Fleurs de feu de Sarah Lark

Les romans de Sarah Lark sont toujours une invitation au voyage, l’Australie et la Nouvelle Zélande nous accueillent le plus souvent pour de volumineuses et fabuleuses sagas. C’est une nouvelle fois une aventure de colons, emplie de souffrance et de rudesse que nous découvrons, voici le résumé:

L’auteure du Pays du Nuage blanc (plus de 250 000 exemplaires vendus en France, toutes éditions confondues) nous offre son neuvième roman dans les pas de la jeune Ida, à la découverte de la Nouvelle-Zélande du XIXe siècle, territoire inconnu et inhospitalier, mais riche de promesses.

La nouvelle saga de l’auteure de la trilogie du Nuage Blanc

Allemagne, 1837. Le rêve d’une vie meilleure pousse les parents d’Ida à partir avec leur fille pour la Nouvelle-Zélande.
Quand leur navire accoste au sud de l’île après une longue traversée, les nouveaux colons s’installent dans un petit village de pêcheurs. Et Ida déchante. Non seulement elle a été mariée de force par son père à un homme qui se révèle brutal, mais la vie, au sein de cette communauté rigoriste, est tout aussi austère qu’en Allemagne.
Heureusement, Ida fait la rencontre de Cath, jeune femme que le destin n’a pas épargnée. Fille d’une prostituée, elle a grandi au sein d’une tribu maorie avant d’en être bannie.
Les deux femmes vont se soutenir et lutter pour gagner leur indépendance. Et, qui sait, trouver enfin le bonheur… Le premier volet d’une nouvelle saga qui rappelle Le Pays du Nuage Blanc, le succès international de Sarah Lark.

Le point fort de l’auteure et ce qui fait sa signature est sa passion pour l’Australie, nous le savons, mais aussi la force de ses personnages féminins, elle leur donne une volonté et un courage qui donne envie de les suivre et de les voir évoluer au fil des pages et des tomes des sagas dont elles sont le point central. J’ai ressenti comme souvent dans ce genre de lecture, une alternance des sentiments et des émotions, entre rage et agacement, entre attendrissement et bonheur. Il faut dire que les personnages sont un parfait échantillon de tous ces gens que l’on trouve admirables mais aussi détestables, et les derniers cités ne font pas les choses à moitié. A une époque où la femme était pour certains de moindre importance qu’un objet, il fallait à celle-ci une bonne dose de courage afin de supporter le mariage et la vie qui lui étaient imposés.

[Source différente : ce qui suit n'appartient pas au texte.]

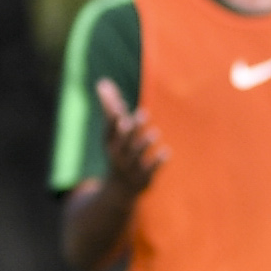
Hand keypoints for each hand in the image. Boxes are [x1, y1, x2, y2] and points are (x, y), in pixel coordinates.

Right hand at [96, 79, 167, 193]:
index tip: (121, 107)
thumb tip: (103, 82)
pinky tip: (167, 152)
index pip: (110, 130)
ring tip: (155, 133)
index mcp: (110, 142)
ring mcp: (130, 168)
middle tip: (143, 113)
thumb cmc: (118, 150)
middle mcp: (117, 155)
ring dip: (144, 144)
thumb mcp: (112, 132)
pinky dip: (157, 162)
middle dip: (132, 129)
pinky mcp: (143, 179)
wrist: (120, 188)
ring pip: (136, 156)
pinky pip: (150, 170)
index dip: (115, 120)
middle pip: (123, 141)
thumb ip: (110, 107)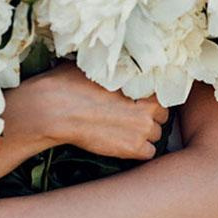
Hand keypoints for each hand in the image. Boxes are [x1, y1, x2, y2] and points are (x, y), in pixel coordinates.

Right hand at [26, 60, 170, 159]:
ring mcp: (141, 131)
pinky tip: (124, 141)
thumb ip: (117, 71)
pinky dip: (139, 149)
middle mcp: (147, 110)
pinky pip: (149, 152)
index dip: (149, 95)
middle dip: (149, 114)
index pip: (161, 91)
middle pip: (162, 114)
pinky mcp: (131, 149)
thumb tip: (120, 66)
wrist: (54, 111)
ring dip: (145, 132)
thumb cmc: (69, 84)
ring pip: (156, 134)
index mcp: (141, 86)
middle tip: (131, 113)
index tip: (138, 98)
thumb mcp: (97, 69)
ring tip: (126, 128)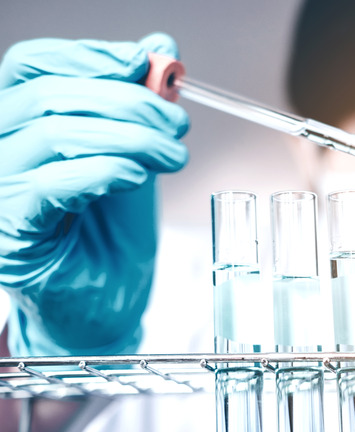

L’exotisme de la vie des Maoris donne comme toujours du charme et du piquant à cette histoire, certains personnage dont la vie ne s’annonçait pas sous les meilleurs hospices, seront une de leurs dignes portes paroles et représentantes de leurs traditions auprès des colons. Nous découvrons également au sein de ce peuple certaines scènes qui nous paraissent injustes mais qui une nouvelle fois nous incitent à accepter la différence. Surtout ici, rappelons que l’histoire porte sur une colonisation. De nombreux rebondissements nous attendent dans ces quelques 630 pages, l’auteure nous fait découvrir les négociations et les entendent entre les tribus et les colons, avec bien entendu, parfois des mensonges et des tromperies. Un apport historique que nous, peuple français connaissons peu au final.

Une lecture qui correspond à ce que j’en attendais et qui m’a transporté loin de nos frontières et de notre époque durant de belles heures de lectures.